The dentist will diagnose your dental emergency and will provide you with treatment options that are most suitable to your dental needs. Most people are filled with anxiety when it comes to visiting the dentist, especially when they have a dental emergency or are in pain. We aim to put our patients at ease with our relaxed environment and extended appointment times, whilst providing the highest quality of dental care in the area.
What to do at home if you have an emergency?
There are steps you can take at home to make sure there’s as little impact to the rest of your oral health as possible.
You can take painkillers regularly to help relieve the pain. You can use paracetamol or ibuprofen, but please remember to follow the instructions on the packet. If unsure if you can take the painkillers, please consult your GP before taking them.
Lost filling or crown
Keep the restoration if you still have it. If intact, you can use over-the-counter dental cement (if you have access to it).
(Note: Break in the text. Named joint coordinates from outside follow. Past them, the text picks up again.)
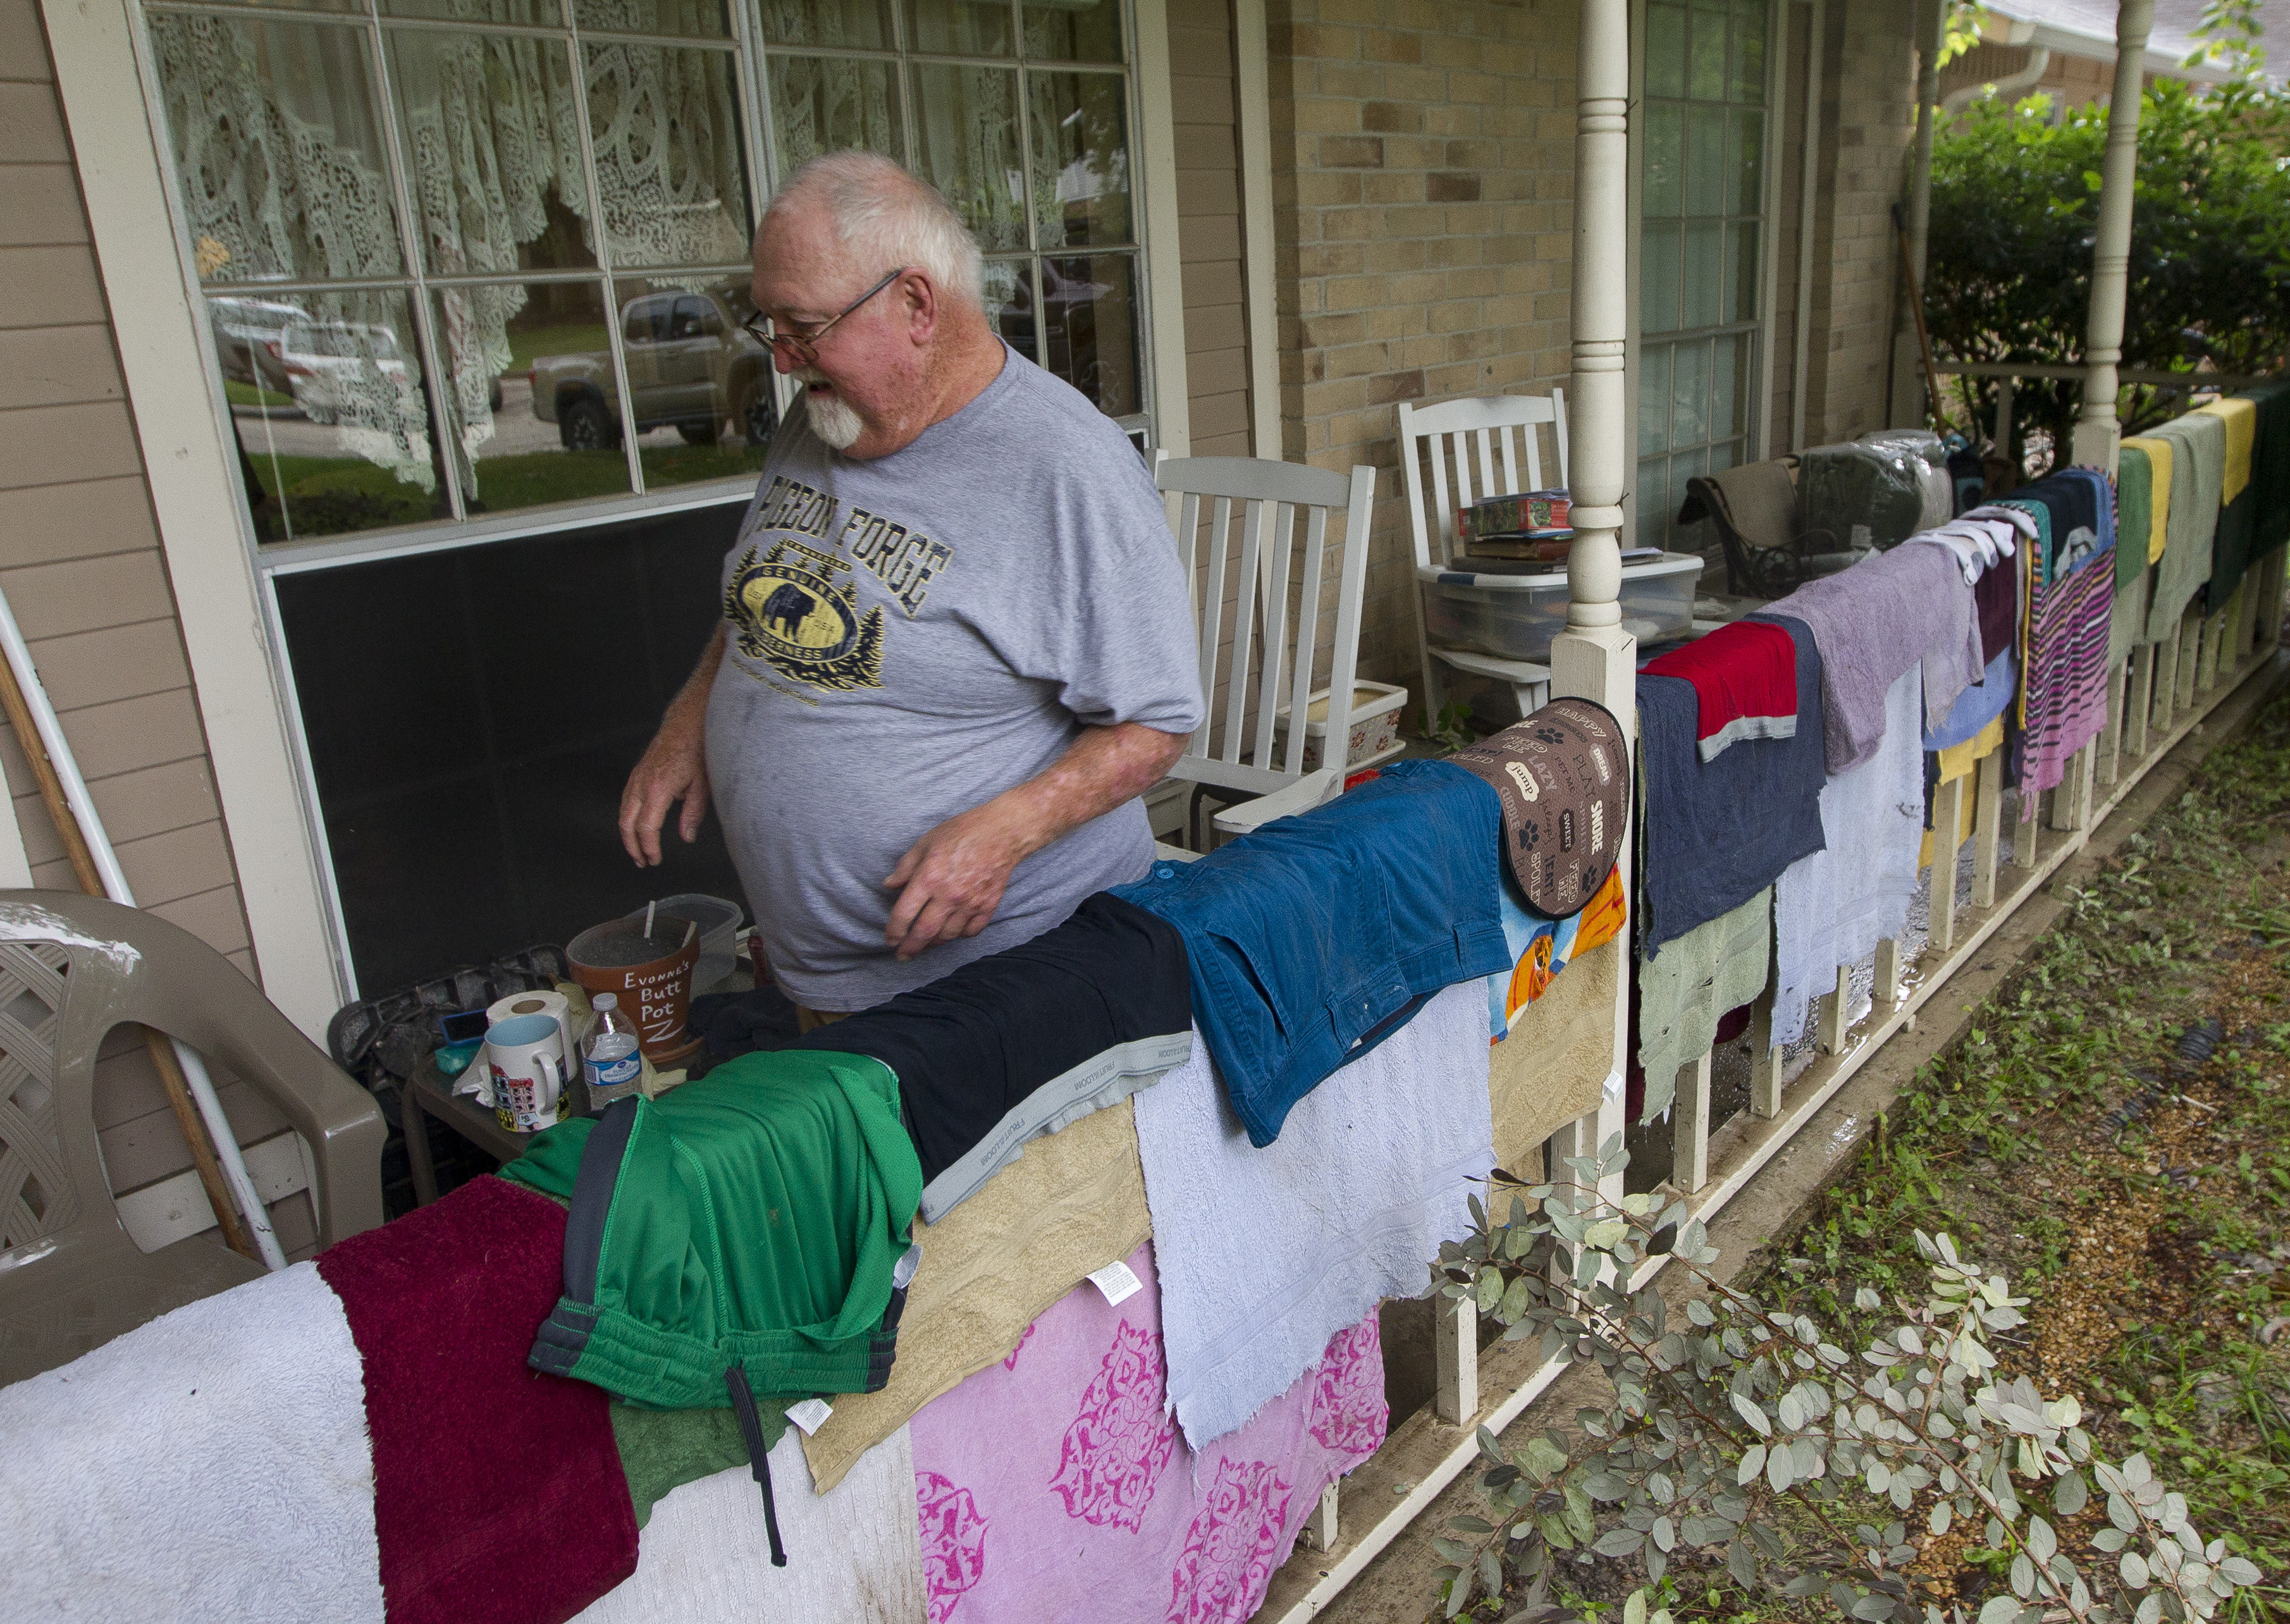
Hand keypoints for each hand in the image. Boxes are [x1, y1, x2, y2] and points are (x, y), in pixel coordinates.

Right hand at [619, 710, 709, 866]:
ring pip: (623, 811)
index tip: (655, 859)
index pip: (646, 827)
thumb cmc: (698, 748)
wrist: (688, 721)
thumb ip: (693, 814)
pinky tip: (636, 826)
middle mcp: (642, 783)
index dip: (649, 847)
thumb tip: (687, 836)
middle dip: (632, 846)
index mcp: (658, 788)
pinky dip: (628, 817)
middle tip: (643, 861)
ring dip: (628, 834)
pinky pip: (626, 799)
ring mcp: (637, 776)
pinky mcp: (637, 772)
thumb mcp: (703, 784)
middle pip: (627, 822)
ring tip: (638, 850)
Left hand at [881, 797, 1039, 959]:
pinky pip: (971, 931)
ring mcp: (970, 903)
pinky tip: (952, 933)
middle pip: (924, 933)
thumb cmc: (961, 833)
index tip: (889, 939)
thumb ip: (905, 867)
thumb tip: (889, 885)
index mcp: (929, 878)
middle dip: (910, 948)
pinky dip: (960, 936)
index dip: (894, 931)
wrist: (1002, 833)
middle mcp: (948, 895)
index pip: (904, 914)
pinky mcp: (987, 906)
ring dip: (933, 944)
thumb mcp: (925, 843)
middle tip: (903, 956)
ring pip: (947, 936)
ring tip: (925, 945)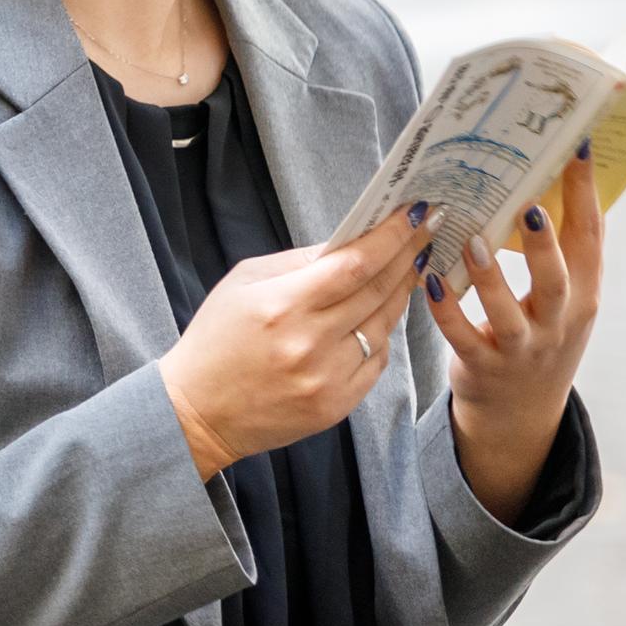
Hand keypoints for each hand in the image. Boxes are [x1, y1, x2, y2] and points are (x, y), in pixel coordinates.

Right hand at [162, 207, 427, 481]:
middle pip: (378, 291)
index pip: (354, 264)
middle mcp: (309, 343)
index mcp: (282, 305)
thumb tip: (348, 241)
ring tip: (410, 269)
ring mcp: (326, 378)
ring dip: (402, 293)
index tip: (414, 214)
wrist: (198, 411)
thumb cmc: (216, 341)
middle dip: (408, 257)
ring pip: (384, 326)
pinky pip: (376, 361)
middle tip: (426, 233)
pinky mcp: (335, 406)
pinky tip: (382, 316)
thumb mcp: (242, 284)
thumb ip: (296, 262)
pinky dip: (383, 335)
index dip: (391, 237)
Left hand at [439, 145, 605, 521]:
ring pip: (507, 314)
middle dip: (544, 246)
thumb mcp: (565, 297)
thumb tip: (552, 174)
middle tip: (528, 206)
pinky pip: (461, 337)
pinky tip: (428, 280)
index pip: (591, 240)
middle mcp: (558, 323)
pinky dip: (445, 310)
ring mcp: (521, 349)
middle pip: (557, 282)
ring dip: (490, 277)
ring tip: (472, 241)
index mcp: (583, 294)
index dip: (586, 194)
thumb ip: (563, 249)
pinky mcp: (482, 366)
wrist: (521, 412)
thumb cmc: (541, 333)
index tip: (578, 148)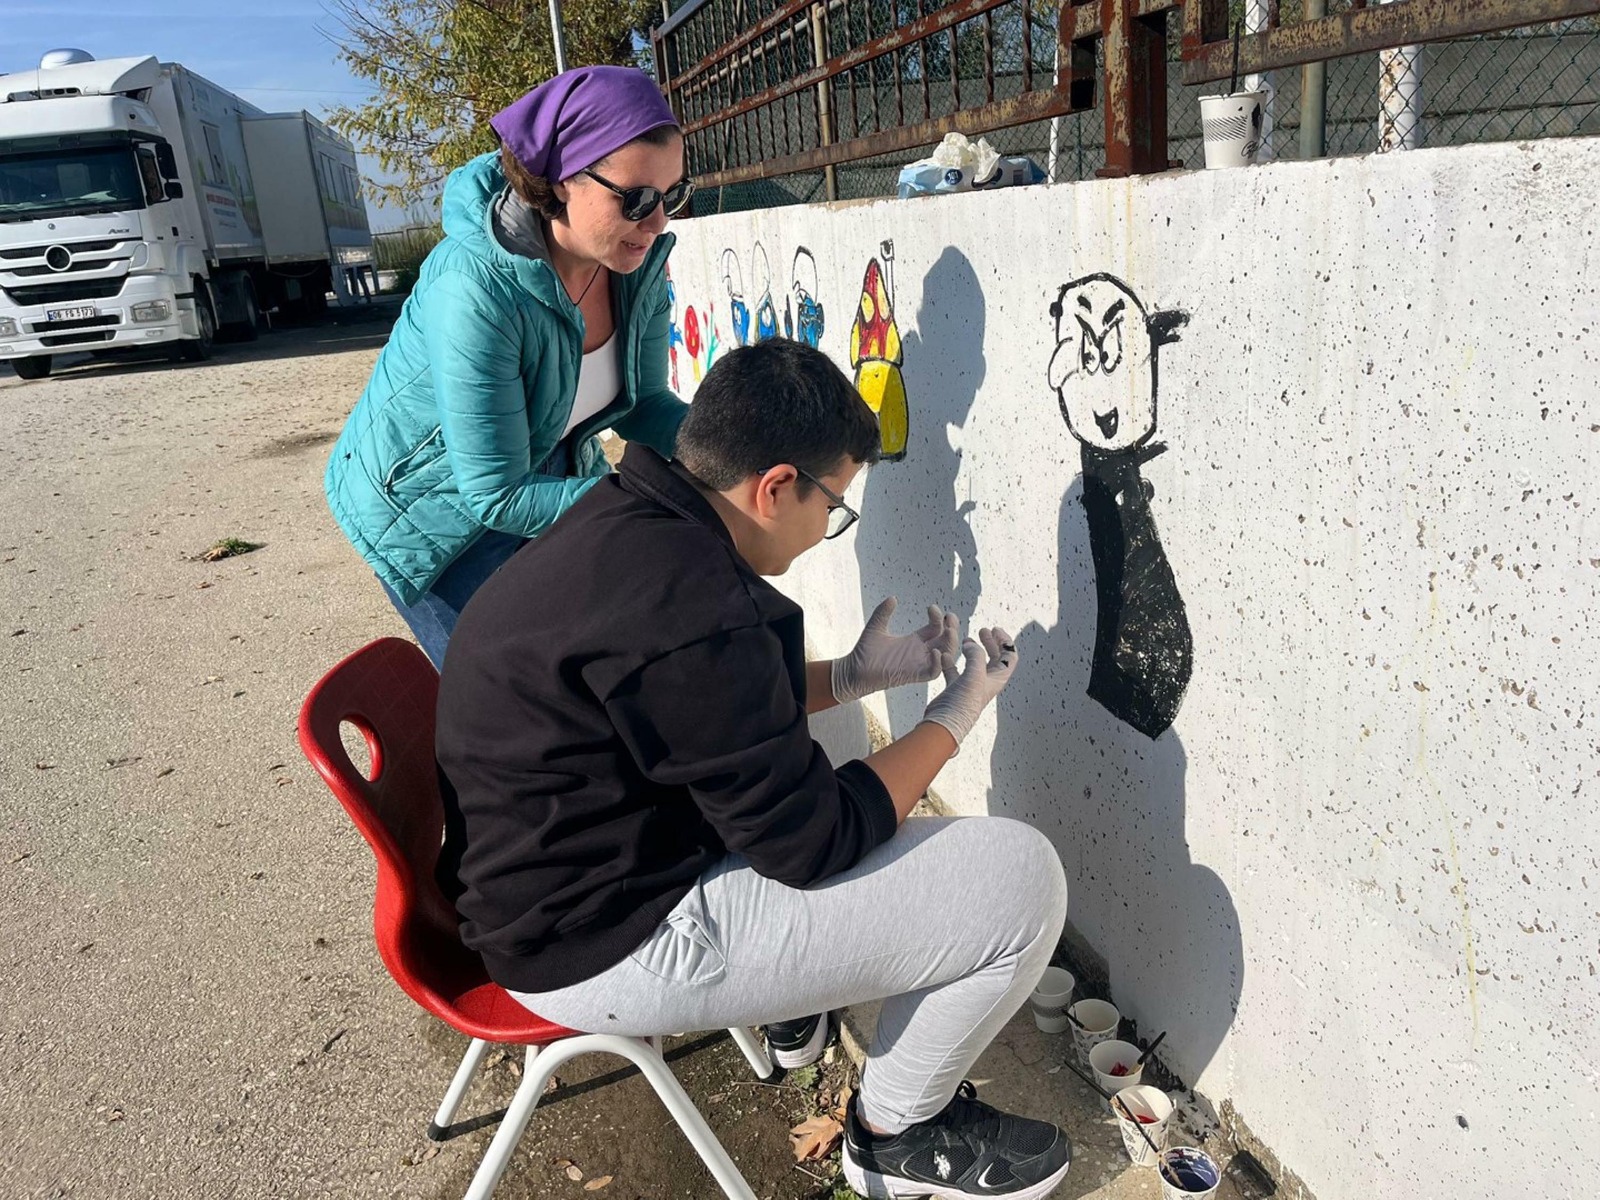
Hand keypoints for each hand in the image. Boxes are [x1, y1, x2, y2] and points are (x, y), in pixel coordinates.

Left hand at [831, 597, 959, 703]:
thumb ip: (883, 613)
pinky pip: (933, 673)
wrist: (854, 671)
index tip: (931, 607)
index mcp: (914, 641)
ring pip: (945, 656)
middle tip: (950, 617)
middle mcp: (919, 652)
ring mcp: (918, 664)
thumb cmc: (864, 653)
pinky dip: (937, 663)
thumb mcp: (875, 628)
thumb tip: (892, 598)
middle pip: (946, 641)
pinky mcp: (913, 676)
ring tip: (948, 630)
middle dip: (952, 628)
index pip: (935, 628)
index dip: (938, 618)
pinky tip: (934, 651)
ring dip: (950, 644)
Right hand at [920, 627, 1018, 747]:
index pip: (1009, 657)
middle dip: (990, 642)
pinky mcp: (955, 688)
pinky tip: (945, 655)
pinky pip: (955, 670)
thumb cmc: (963, 704)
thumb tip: (971, 643)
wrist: (944, 723)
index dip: (1005, 641)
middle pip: (994, 658)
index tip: (994, 629)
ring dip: (972, 649)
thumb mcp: (975, 675)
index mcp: (996, 679)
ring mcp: (970, 685)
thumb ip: (976, 655)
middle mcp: (985, 681)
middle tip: (983, 631)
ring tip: (965, 639)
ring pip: (975, 663)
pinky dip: (951, 660)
First rinse your mouth with warm water. If you have any pieces, keep them. A cold compress will help reduce any swelling and you can stop any bleeding with a piece of gauze pressed on the wound.
Knocked out tooth
We will be much more likely to save the tooth if you see us quickly. Hold the tooth carefully and avoid touching the roots – these are very delicate. Rinse your mouth gently with water to remove excess skin.
If you can, try to put the tooth back and make sure it is the right way around. If you can’t, don’t force it in as this could damage the tooth and the gum. Place it in some milk or water containing a pinch of salt.
Rinse your mouth with warm, salty water and apply a cold compress to ease any swelling. If you experience intense pain and swelling, accompanied by flu-like symptoms, you should give us a call and we will arrange for immediate assistance.